During an anti-Macron Labor Day protest in Montbard in eastern France on May 1, retired social security worker Françoise Lassalle said she’d had enough of the president after backing him twice to keep Le Pen out.
“He’s treating us like we’re filth,” she said. “I can’t do it anymore. If they want the blond lady to win power, then so be it.”
Since taking the helm of her father’s party in 2011, Le Pen has insisted more on social welfare and the need to woo modest voters disappointed by the left after the Socialists were all but wiped out by Macron’s rise.
“Macron said that if his government doesn’t respond to the concerns of the French, they won’t be able to block the RN,” Le Pen said in a recent interview on Sud Radio. “That seems obvious to me: If there was no insecurity in our country, if wages were high enough to live on, if public services were working, if our industry was booming, yes, of course, even I would go fishing.”
To capitalize on the pensions controversy, she’s promising to allow people who started work early to retire at 60 if they’ve worked for 40 years, a measure that will capture more blue-collar workers than white-collar.

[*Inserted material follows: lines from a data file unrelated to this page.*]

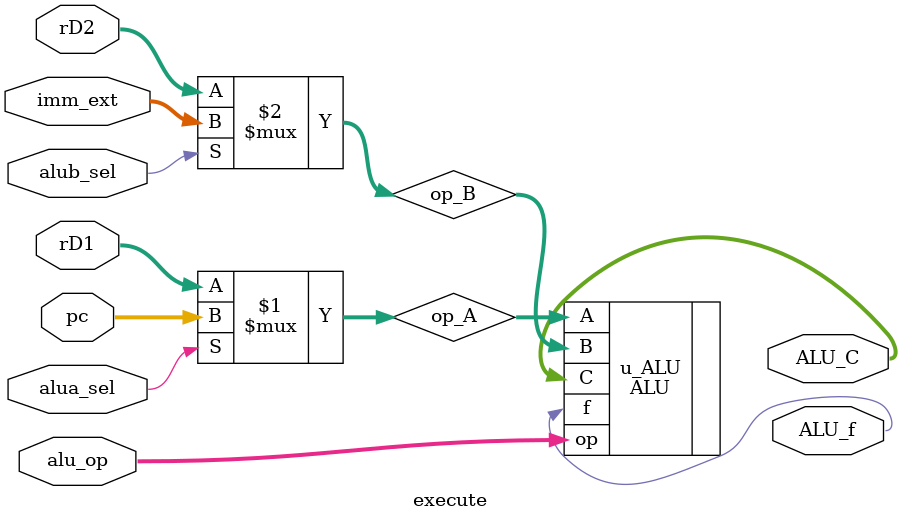
<source format=v>
`timescale 1ns/1ps

`include "defines.vh"

module execute (
    input wire [31:0] rD1,
    input wire [31:0] rD2,
    input wire [31:0] pc,
    input wire [31:0] imm_ext,
    input wire [3:0] alu_op,
    input wire alua_sel,
    input wire alub_sel,
    output wire [31:0] ALU_C,
    output wire ALU_f
);

wire [31:0] op_A;
wire [31:0] op_B;

assign op_A = alua_sel ? pc : rD1;
assign op_B = alub_sel ? imm_ext : rD2;

ALU u_ALU (
    .A (op_A),
    .B (op_B),
    .op (alu_op),
    .C (ALU_C),
    .f (ALU_f)
);

endmodule
</source>
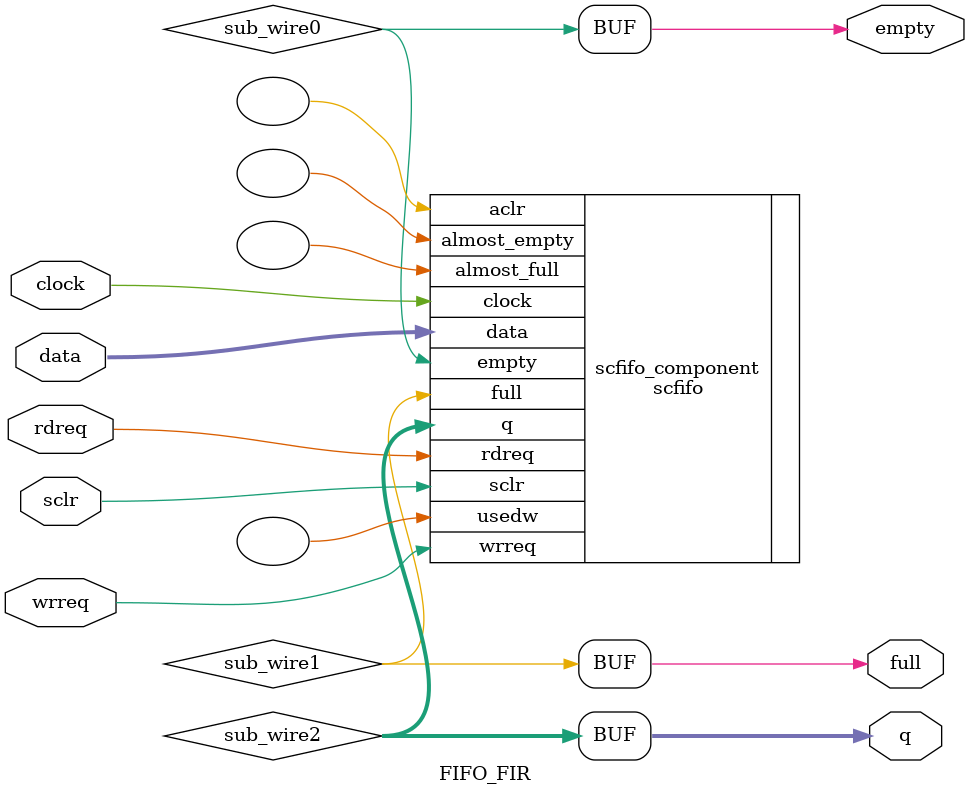
<source format=v>
module FIFO_FIR (
	clock,
	data,
	rdreq,
	sclr,
	wrreq,
	empty,
	full,
	q);
	input	  clock;
	input	[29:0]  data;
	input	  rdreq;
	input	  sclr;
	input	  wrreq;
	output	  empty;
	output	  full;
	output	[29:0]  q;
	wire  sub_wire0;
	wire  sub_wire1;
	wire [29:0] sub_wire2;
	wire  empty = sub_wire0;
	wire  full = sub_wire1;
	wire [29:0] q = sub_wire2[29:0];
	scfifo	scfifo_component (
				.clock (clock),
				.data (data),
				.rdreq (rdreq),
				.sclr (sclr),
				.wrreq (wrreq),
				.empty (sub_wire0),
				.full (sub_wire1),
				.q (sub_wire2),
				.aclr (),
				.almost_empty (),
				.almost_full (),
				.usedw ());
	defparam
		scfifo_component.add_ram_output_register = "ON",
		scfifo_component.intended_device_family = "Cyclone II",
		scfifo_component.lpm_numwords = 16,
		scfifo_component.lpm_showahead = "OFF",
		scfifo_component.lpm_type = "scfifo",
		scfifo_component.lpm_width = 30,
		scfifo_component.lpm_widthu = 4,
		scfifo_component.overflow_checking = "ON",
		scfifo_component.underflow_checking = "ON",
		scfifo_component.use_eab = "ON";
endmodule
</source>
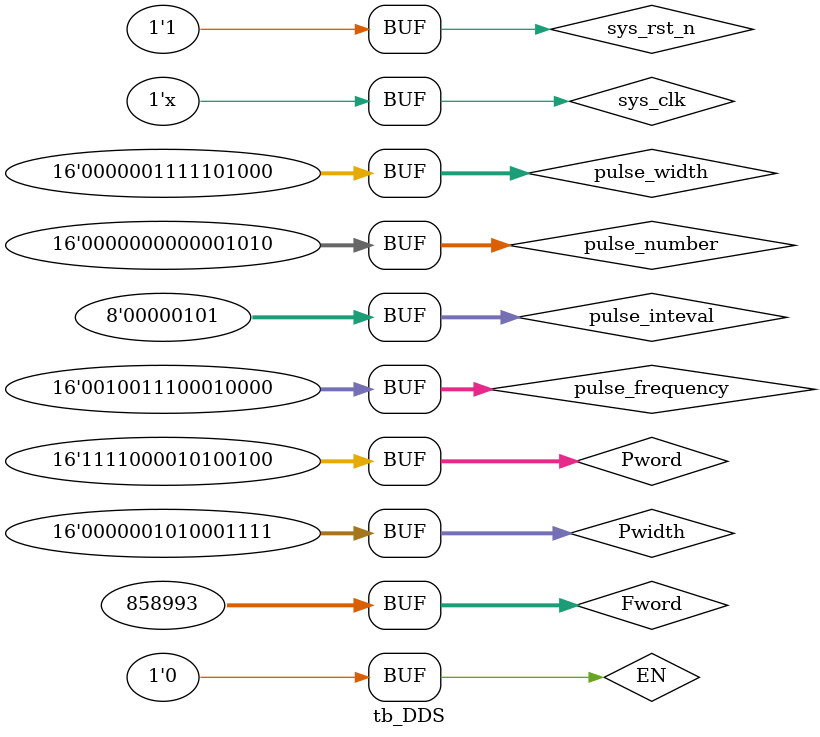
<source format=v>
`timescale 1ns/1ns


module tb_DDS();

reg		sys_clk		;
reg		sys_rst_n	;
reg		EN;


 

reg [31:0]Fword;/*频率控制字*/
reg [15:0]Pword;/*相位控制字*/
reg [15:0]Pwidth;
wire DA_Clk1;/*DA数据输出时钟*/
wire DA_Clk2;/*DA数据输出时钟*/
wire [13:0]DA_Data1;/*D输出输出A*/
wire [13:0]DA_Data2;/*D输出输出A*/
reg [15:0] pulse_number;
reg  [15:0] pulse_frequency;
reg  [7:0] 	pulse_inteval;
reg  [15:0] pulse_width;


/*脉冲信号源参数设计
	系统频率 ：Fclk=50MHZ(20ns);
	频率字：FWord 32bit，最小分辨率Fout(min)=Fclk/2^(32)=0.0116Hz;最大频率25MHz
	输出频率：Fout=Fword*50MHZ/2^(32);关系Fword=2^32/50M*Fout=[85.8993459*Fout]
	输出脉宽：脉宽精度 1/2^(14)*(1/Fout)*10^6=61.03ns/kHZ,关系width=Pwidth*1/2^(14)*(1/Fout)
	Pwidth=2^(14)*Fout*width=16.384*Fout*width /us.Khz
	相位：interval=Pword/2^(14)*1/Fout-width;Pword=2^14-(interval+width)*Fout*2^(14);
	*/
	




initial
	begin
	sys_clk=1'b1;
	sys_rst_n<=1'b0;
	Fword<=32'd0;
	Pword<=16'd0;
	Pwidth<=16'd0;
	pulse_frequency=10000;
	pulse_inteval=5;
	pulse_width=1000;
	
	EN<=0;
	pulse_number=10;
	#20
	Fword=(48'hffffffff+1)*pulse_frequency/(50*1000000);
	Pwidth=(48'hffff+1)*pulse_frequency*pulse_width/1000000000;
	Pword=(17'hffff+1)-(48'hffff+1)*(pulse_inteval*1000+pulse_width)*pulse_frequency/1000000000;
	sys_rst_n<=1'b1;
	EN<=0;
	#20000
	EN<=1;
	#20020
	EN<=0;
	
	/* Fword=(48'hffffffff+1)*500/(50*1000000);
	Pwidth=(48'h3fff+1)*500*1000/1000000000;
	Pword=(14'h3fff+1)-(48'h3fff+1)*(90*1000+1000)*500/1000000000;
	pulse_numbe=10; */
	end
always #10 sys_clk=~sys_clk;


DDS_Module DDS_Module_inst1(
	.Clk	(sys_clk)	,
	.Rst_n	(1)	,
	.EN		(EN)	,
	.Fword	(Fword)	,
	.Pword	(16'd0)	,
	.Pwidth	(Pwidth)	,
	.DA_Clk	(DA_Clk1)	,
	.DA_Data(DA_Data1),
	.num	(pulse_number)
);


DDS_Module DDS_Module_inst2(
	.Clk	(sys_clk)	,
	.Rst_n	(1)	,
	.EN		(EN)	,
	.Fword	(Fword)	,
	.Pword	(Pword)	,
	.Pwidth	(Pwidth)	,
	.DA_Clk	(DA_Clk2)	,
	.DA_Data(DA_Data2),
	.num	(pulse_number+1)
);





/* DDS_Module DDS_Module_inst(
	.Clk	(sys_clk)	,
	.Rst_n	(sys_rst_n)	,
	.EN		(EN)	,
	.Fword	(Fword)	,
	.Pword	(Pword)	,
	.Pwidth	(Pwidth)	,
	.DA_Clk	(DA_Clk)	,
	.DA_Data(DA_Data)
); */


endmodule
</source>
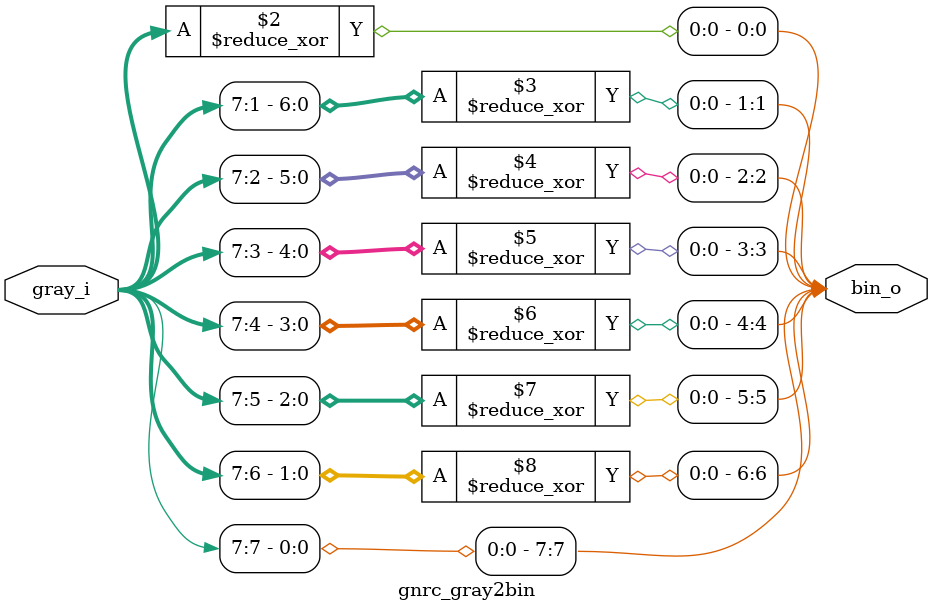
<source format=sv>
/*----------------------------------------------------------------
| Convert N bit GRAY code to N bit BINARY code.
| for example: 
| 1101 -> 1001
| 1111 -> 1010
| 1110 -> 1011
| 1100 -> 1010
-----------------------------------------------------------------*/
module gnrc_gray2bin #(
    /* gray code bit width @range: ">=1" */
    parameter int N = 8
)(
    /* gray code input */
    input  logic [N-1:0] gray_i,
    /* binary code output */
    output logic [N-1:0] bin_o
);
    for (genvar i = 0; i < N; i++)
        assign bin_o[i] = ^gray_i[N-1:i];
endmodule
</source>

“I consider her to be an intelligent political adversary,” far-left France Unbowed lawmaker Francois Ruffin told Bloomberg. “She now belongs to a party of people who think. That’s a force to reckon with.”
Potential Rivals
But potential 2027 election rivals like Ruffin are also cherry-picking elements of her rhetoric to make their own case to voters. Echoing Le Pen’s claims to have moderated her position, Ruffin brands himself a “social-democrat” and a force of “order and stability” in contrast to the months of pension unrest. An Ifop poll of 1,020 people this week for Paris Match showed he’s well-liked across the left, including 73% of Socialists and two-thirds of Greens.
Ruffin acknowledged some overlap between the electorate he’s targeting and Le Pen’s, but he argues that she will fall down when confronted with a more comprehensive pitch to blue-collar voters.
“If you scrutinize her program, she doesn’t provide answers on labor, short-term contracts, internships, fair wages, ecology or democracy,” he said. “It’s quite empty.”
–With assistance from Ainhoa Goyeneche.